Frazee Alyssa C, Jaffe Andrew E, Langmead Ben, Leek Jeffrey T
Department of Biostatistics, Johns Hopkins Bloomberg School of Public Health, Center for Computational Biology and.
Department of Biostatistics, Johns Hopkins Bloomberg School of Public Health, Lieber Institute for Brain Development, Johns Hopkins Medical Campus, Center for Computational Biology and.
Bioinformatics. 2015 Sep 1;31(17):2778-84. doi: 10.1093/bioinformatics/btv272. Epub 2015 Apr 28.
Statistical methods development for differential expression analysis of RNA sequencing (RNA-seq) requires software tools to assess accuracy and error rate control. Since true differential expression status is often unknown in experimental datasets, artificially constructed datasets must be utilized, either by generating costly spike-in experiments or by simulating RNA-seq data.
Polyester is an R package designed to simulate RNA-seq data, beginning with an experimental design and ending with collections of RNA-seq reads. Its main advantage is the ability to simulate reads indicating isoform-level differential expression across biological replicates for a variety of experimental designs. Data generated by Polyester is a reasonable approximation to real RNA-seq data and standard differential expression workflows can recover differential expression set in the simulation by the user.
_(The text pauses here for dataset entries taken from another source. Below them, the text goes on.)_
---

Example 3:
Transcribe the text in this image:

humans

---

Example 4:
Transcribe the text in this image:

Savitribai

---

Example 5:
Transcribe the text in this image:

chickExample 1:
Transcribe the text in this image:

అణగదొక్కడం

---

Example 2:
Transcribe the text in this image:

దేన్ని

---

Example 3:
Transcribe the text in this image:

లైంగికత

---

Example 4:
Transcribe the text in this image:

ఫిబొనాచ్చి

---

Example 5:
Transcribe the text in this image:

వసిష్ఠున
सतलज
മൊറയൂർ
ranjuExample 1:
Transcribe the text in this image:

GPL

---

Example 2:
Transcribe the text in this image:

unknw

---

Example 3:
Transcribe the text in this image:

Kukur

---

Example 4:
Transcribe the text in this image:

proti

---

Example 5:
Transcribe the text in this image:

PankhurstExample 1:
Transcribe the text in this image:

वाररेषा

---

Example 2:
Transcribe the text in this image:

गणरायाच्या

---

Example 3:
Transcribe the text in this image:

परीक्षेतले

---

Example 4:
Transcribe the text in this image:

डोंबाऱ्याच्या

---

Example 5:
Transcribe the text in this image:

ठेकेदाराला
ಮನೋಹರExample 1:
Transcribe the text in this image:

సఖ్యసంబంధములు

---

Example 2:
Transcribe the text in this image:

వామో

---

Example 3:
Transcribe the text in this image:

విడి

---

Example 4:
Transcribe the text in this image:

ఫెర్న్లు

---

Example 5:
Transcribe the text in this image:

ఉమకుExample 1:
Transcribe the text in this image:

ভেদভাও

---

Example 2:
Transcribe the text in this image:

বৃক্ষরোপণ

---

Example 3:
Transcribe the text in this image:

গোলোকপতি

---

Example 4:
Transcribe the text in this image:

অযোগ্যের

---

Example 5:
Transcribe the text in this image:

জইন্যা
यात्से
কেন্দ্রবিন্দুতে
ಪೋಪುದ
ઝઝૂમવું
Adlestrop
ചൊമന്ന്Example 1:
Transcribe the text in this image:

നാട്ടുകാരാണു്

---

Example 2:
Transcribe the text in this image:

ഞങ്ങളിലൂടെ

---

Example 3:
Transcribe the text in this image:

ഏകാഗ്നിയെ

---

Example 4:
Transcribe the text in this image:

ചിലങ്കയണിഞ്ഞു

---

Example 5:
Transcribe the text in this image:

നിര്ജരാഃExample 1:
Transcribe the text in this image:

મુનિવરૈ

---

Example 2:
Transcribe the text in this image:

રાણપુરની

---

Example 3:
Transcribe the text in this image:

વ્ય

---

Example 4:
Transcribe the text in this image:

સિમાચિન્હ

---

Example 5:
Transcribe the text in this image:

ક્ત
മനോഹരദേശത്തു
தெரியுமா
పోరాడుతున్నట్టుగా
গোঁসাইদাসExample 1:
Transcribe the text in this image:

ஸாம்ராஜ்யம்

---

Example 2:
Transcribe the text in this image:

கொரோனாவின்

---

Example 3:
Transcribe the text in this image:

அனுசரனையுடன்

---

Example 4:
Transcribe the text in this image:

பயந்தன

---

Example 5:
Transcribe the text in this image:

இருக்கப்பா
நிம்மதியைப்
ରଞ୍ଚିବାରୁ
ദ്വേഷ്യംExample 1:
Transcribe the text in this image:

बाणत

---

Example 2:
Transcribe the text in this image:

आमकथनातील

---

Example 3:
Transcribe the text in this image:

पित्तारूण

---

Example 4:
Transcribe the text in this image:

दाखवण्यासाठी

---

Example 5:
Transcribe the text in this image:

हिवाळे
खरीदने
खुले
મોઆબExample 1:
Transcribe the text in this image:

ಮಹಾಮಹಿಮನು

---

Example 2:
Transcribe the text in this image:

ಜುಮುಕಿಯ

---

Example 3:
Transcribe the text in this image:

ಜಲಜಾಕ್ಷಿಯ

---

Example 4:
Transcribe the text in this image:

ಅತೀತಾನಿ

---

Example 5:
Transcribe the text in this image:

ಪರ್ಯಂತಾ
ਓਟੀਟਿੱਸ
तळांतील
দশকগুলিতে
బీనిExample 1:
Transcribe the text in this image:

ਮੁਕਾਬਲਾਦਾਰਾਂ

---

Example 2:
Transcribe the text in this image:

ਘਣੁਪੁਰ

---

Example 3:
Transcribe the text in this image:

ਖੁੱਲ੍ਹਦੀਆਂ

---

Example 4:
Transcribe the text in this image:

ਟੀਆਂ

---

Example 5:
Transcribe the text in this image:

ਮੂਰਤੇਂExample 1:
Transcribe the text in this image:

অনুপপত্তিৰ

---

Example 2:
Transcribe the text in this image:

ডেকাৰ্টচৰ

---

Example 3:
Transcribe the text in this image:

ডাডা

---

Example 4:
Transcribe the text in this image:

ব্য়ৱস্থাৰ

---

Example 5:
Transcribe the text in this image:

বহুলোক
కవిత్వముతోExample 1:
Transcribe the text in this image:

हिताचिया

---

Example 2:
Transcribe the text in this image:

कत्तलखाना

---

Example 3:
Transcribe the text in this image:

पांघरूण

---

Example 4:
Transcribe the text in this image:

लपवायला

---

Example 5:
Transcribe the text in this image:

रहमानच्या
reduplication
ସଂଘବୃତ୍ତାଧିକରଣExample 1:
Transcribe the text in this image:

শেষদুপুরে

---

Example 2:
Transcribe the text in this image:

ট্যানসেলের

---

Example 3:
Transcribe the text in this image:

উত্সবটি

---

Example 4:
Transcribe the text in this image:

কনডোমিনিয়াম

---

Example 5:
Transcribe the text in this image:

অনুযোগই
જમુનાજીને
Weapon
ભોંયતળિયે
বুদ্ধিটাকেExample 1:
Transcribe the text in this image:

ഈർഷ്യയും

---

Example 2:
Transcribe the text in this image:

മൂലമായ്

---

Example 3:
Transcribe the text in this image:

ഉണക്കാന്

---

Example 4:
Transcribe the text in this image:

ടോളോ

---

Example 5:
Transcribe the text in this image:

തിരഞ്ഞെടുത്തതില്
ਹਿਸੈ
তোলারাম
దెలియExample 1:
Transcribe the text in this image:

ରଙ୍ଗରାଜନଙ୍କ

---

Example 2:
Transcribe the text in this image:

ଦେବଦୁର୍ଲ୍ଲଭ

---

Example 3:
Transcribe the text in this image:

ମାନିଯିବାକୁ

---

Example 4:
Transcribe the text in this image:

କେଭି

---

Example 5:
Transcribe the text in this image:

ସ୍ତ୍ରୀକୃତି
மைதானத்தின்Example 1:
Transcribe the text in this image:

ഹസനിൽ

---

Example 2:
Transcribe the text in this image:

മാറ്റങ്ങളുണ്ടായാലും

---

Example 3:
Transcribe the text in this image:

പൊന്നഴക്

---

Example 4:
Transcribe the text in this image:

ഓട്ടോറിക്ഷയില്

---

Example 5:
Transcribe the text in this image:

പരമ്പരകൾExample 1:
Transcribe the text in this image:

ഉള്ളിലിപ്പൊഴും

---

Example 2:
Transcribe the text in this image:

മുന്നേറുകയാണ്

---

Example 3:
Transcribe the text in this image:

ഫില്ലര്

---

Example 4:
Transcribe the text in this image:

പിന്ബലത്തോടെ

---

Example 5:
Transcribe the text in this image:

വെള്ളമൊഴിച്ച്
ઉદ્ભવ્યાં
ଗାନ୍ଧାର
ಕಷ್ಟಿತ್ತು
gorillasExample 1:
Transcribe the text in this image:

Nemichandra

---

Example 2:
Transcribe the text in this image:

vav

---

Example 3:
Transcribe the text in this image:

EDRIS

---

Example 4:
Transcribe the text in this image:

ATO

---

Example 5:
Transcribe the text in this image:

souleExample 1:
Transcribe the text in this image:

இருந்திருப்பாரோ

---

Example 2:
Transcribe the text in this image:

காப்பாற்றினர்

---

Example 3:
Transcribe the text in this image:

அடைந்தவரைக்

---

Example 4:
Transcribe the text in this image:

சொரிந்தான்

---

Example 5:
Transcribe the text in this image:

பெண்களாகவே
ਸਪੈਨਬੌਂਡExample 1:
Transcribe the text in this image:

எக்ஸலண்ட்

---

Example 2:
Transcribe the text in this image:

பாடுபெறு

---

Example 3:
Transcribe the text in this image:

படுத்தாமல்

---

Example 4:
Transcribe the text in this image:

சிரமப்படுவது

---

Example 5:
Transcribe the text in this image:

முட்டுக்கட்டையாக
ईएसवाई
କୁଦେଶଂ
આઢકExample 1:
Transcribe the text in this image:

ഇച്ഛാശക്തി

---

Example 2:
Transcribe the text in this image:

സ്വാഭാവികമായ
Polyester is freely available from Bioconductor (http://bioconductor.org/).
Supplementary data are available at Bioinformatics online.
RNA测序(RNA-seq)差异表达分析的统计方法开发需要软件工具来评估准确性和错误率控制。由于实验数据集中真正的差异表达状态通常是未知的,因此必须使用人工构建的数据集,要么通过进行成本高昂的掺入实验,要么通过模拟RNA-seq数据。
Polyester是一个R包,旨在模拟RNA-seq数据,从实验设计开始到RNA-seq读数的收集结束。其主要优点是能够针对各种实验设计模拟跨生物学重复显示异构体水平差异表达的读数。Polyester生成的数据是真实RNA-seq数据的合理近似值,标准的差异表达工作流程可以恢复用户在模拟中设置的差异表达。
Polyester可从Bioconductor(http://bioconductor.org/)免费获得。
补充数据可在《生物信息学》在线获取。